Publicado em 20 de maio de 2020, às 18:05 | Dia a dia

Mil mortes em 24 horas. Em março, achava isso improvável. A imaginação, com base nas poucas informações da época, era de que tudo acabaria em maio. E com menos de 5.000 mortes – até metade disso. Era uma visão quase surreal, porém, otimista. Afinal, quem diria que chegaríamos a tanto?

Agora, já falamos de mil mortes. Em somente 24 horas. O número acumulado chega a quase vinte mil. E alguns fatos, que dávamos por resolvidos, ganham vida novamente. É só observar a trilha da doença no Brasil: acreditávamos que o primeiro caso no país aconteceu somente entre o fim de fevereiro e começo de março. Que nada, vem de antes. O que torna tudo ainda mais complexo.

A essa altura, deveríamos acender o sinal vermelho. Mas sequer estamos no amarelo: enquanto os números crescem vertiginosamente, o Governo Federal dá piruetas em uma corda bamba para se salvar de si mesmo. Enquanto o país mais precisa de auxilio do poder público, ele gera crises desnecessárias. Inclusive, demitindo a autoridade máxima de saúde do país. Duas vezes.
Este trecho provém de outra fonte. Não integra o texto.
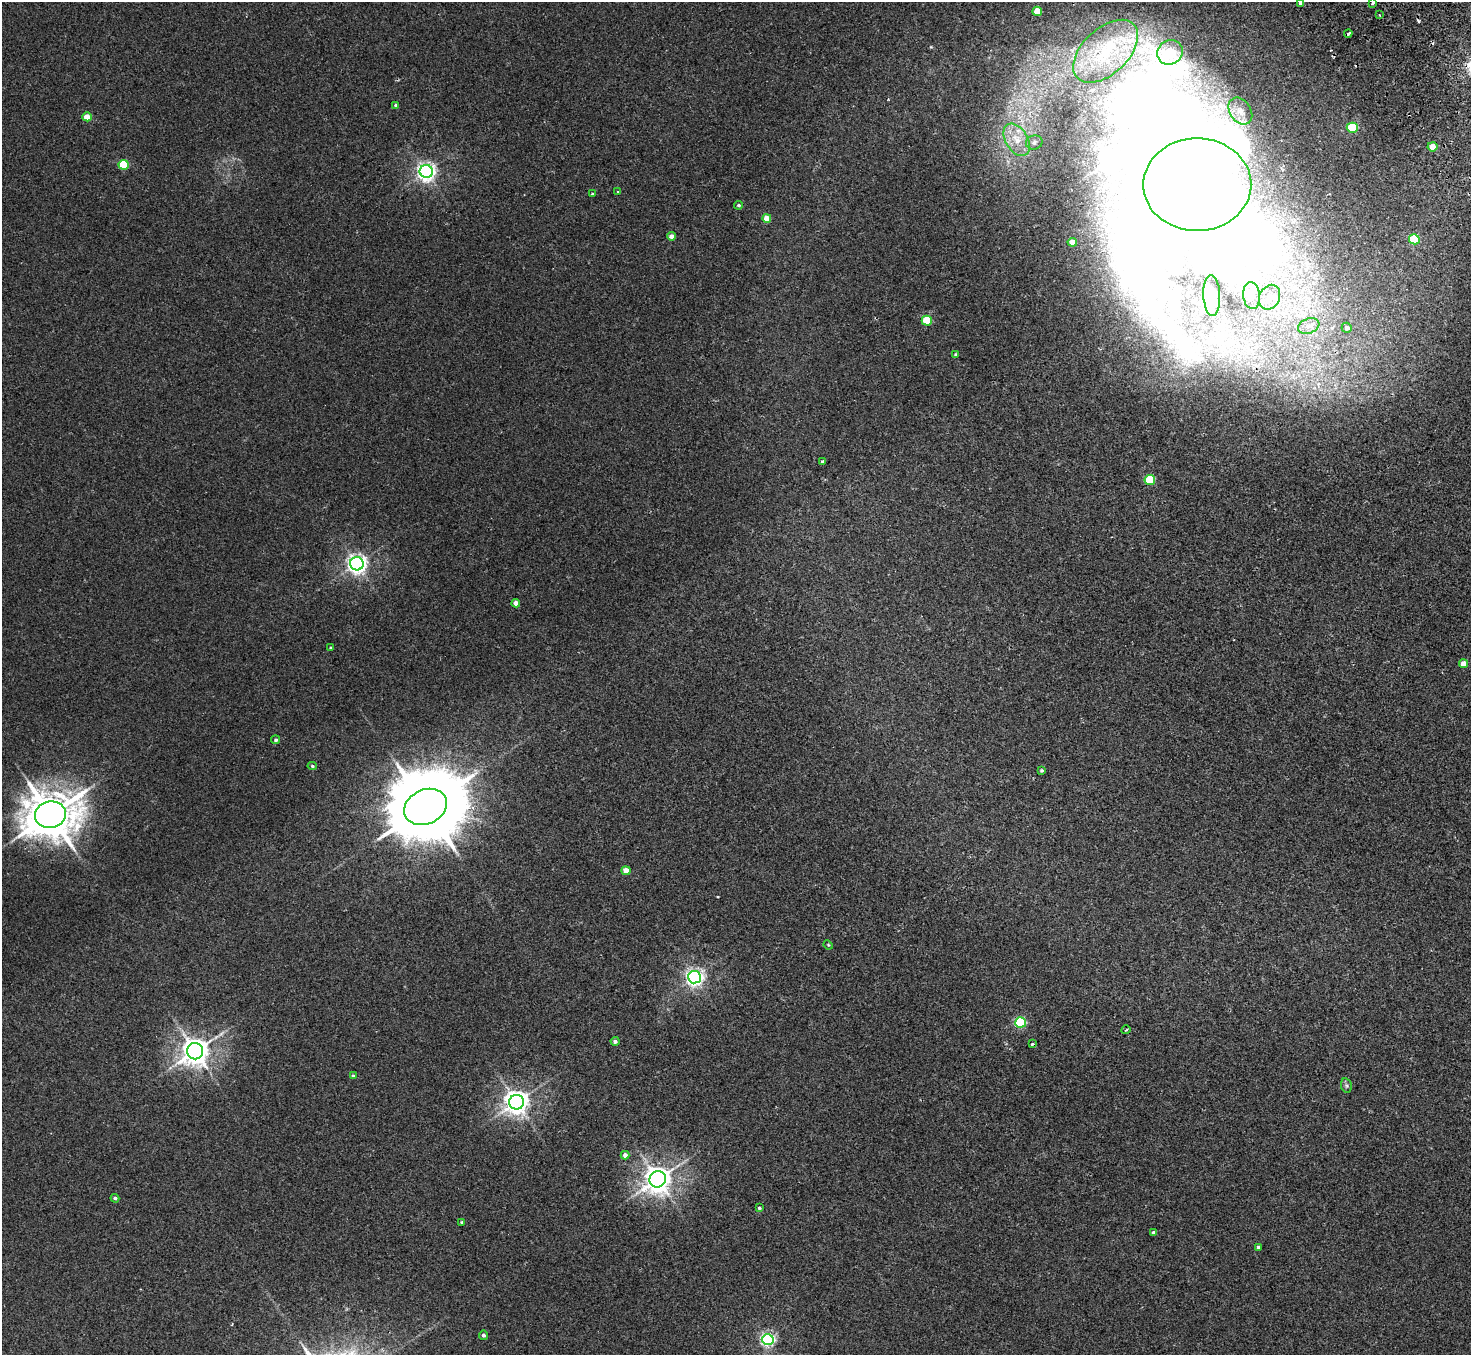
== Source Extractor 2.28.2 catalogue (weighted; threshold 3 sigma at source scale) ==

Outras trapalhadas também ocupam a atenção do país, que deveria estar centrada no vírus. A demissão de um dos principais ministros do governo deu mais força ao holofote às crises anteriores. De repente, o noticiário, que era só coronavírus, dividiu espaço com as intrigas do clã presidencial. O ó!

O cenário é de tristeza, desespero e desrespeito. O primeiro, devido às vidas perdidas. O segundo, pela incerteza. O terceiro, pelas atitudes do Presidente da República, seus aliados, e, principalmente, seus apoiadores.

Em março, esperava que, a essa altura, estaríamos saindo de casa. Aguardava, da mesma forma, um amadurecimento das entidades governamentais a fim de tratar a doença com seriedade, para erradica-la o quanto antes. Pelo contrário, vemos somente um horizonte sombrio. Com a morte nos acompanhando.